(Page text begins)

A number of states, including Massachusetts, have enacted similar
laws.
The electric utility industry typically utilizes and/or
generates in its operations a range of potentially hazardous
products and by-products. New England Electric System subsidiaries
currently have in place an environmental audit program intended to
enhance compliance with existing federal, state, and local
requirements regarding the handling of potentially hazardous
products and by-products.
The Company has been named as a potentially responsible party
(PRP) by either the U.S. Environmental Protection Agency or the
Massachusetts Department of Environmental Protection for 17 sites
at which hazardous waste is alleged to have been disposed. Private
parties have also contacted or initiated legal proceedings against
the Company regarding hazardous waste cleanup. The most prevalent
types of hazardous waste sites with which the Company has been
associated are manufactured gas locations. The Company is aware of
approximately 35 such locations in Massachusetts (including seven
of the 17 locations for which the Company is a PRP). The Company
is currently aware of other sites, and may in the future become
aware of additional sites, that it may be held responsible for
remediating.
In 1993, the Massachusetts Department of Public Utilities
approved a rate agreement filed by the Company that allows for
remediation costs of former manufactured gas sites and certain
other hazardous waste sites located in Massachusetts to be met from
a non-rate recoverable interest-bearing fund of $30 million
established on the Company's books in 1993. Rate recoverable
contributions of $3 million, adjusted for inflation, are added to
the fund annually in accordance with the agreement. Any shortfalls
in the fund would be paid by the Company and be recovered through
rates over seven years.
Predicting the potential costs to investigate and remediate
hazardous waste sites continues to be difficult. There are also
significant uncertainties as to the portion, if any, of the
<PAGE>
Note A - Hazardous Waste - Continued
------------------------
investigation and remediation costs of any particular hazardous
waste site that may ultimately be borne by the Company. Where
appropriate, the Company intends to seek recovery from its insurers
and from other PRPs, but it is uncertain whether and to what extent
such efforts would be successful. At June 30, 1995, the Company
had total reserves for environmental response costs of $35 million
and a related regulatory asset of $10 million. The Company
believes that hazardous waste liabilities for all sites of which it
is aware, and which are not covered by a rate agreement, will not
be material to its financial position.

(Page text ends)
(Data begins)

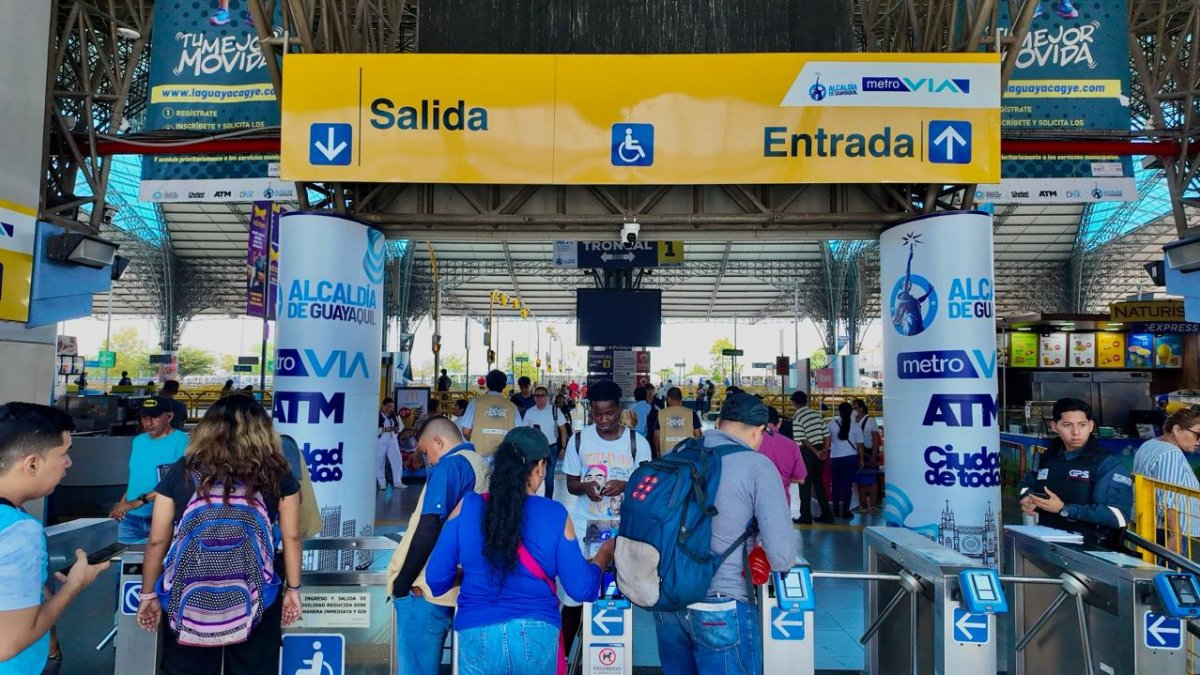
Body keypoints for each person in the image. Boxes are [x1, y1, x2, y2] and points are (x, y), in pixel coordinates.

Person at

(Data ends)

*Exercises to complete*
**1)** In the hazardous waste note, for how many sites has the Company been named a potentially responsible party?
**2)** Summarize the hazardous waste note in two sentences.
**3)** Write the next part of the hazardous waste note, starting after its final sentence.
The listing above comes from a different source than the hazardous waste note.

*Your responses*
**1)** The Company has been named a potentially responsible party for 17 sites.

**2)** The Company has been named a potentially responsible party for 17 hazardous waste sites, most commonly manufactured gas locations, and a 1993 rate agreement approved by the Massachusetts Department of Public Utilities lets remediation costs for certain Massachusetts sites be met from a $30 million fund that receives inflation-adjusted contributions of $3 million annually. Predicting cleanup costs remains difficult, but at June 30, 1995, the Company had $35 million in environmental reserves and believes that liabilities for sites not covered by a rate agreement will not be material to its financial position.

**3)**
Note B - New Accounting Standard
--------------------------------
In March 1995, the Financial Accounting Standards Board issued
Statement of Financial Accounting Standards No. 121, Accounting for
the Impairment of Long-Lived Assets and for Long-Lived Assets to Be
Disposed Of (FAS 121), effective for fiscal year 1996. This
standard clarifies when and how to recognize an impairment of long-
lived assets. In addition, FAS 121 requires that all regulatory
assets, which must have a high probability of recovery to be
initially established, must continue to meet that high probability
standard to avoid being written off. However, if written off, a
regulatory asset can be restored if it again has a high probability
of recovery. The impact of this standard will be driven by the
facts and circumstances that exist when the standard is adopted and
thereafter.
Note C
------
In the opinion of the Company, these statements reflect all
adjustments (which include normal recurring adjustments) necessary
for a fair statement of the results of its operations for the
periods presented and should be considered in conjunction with the
notes to the financial statements in the Company's 1994 Annual
Report.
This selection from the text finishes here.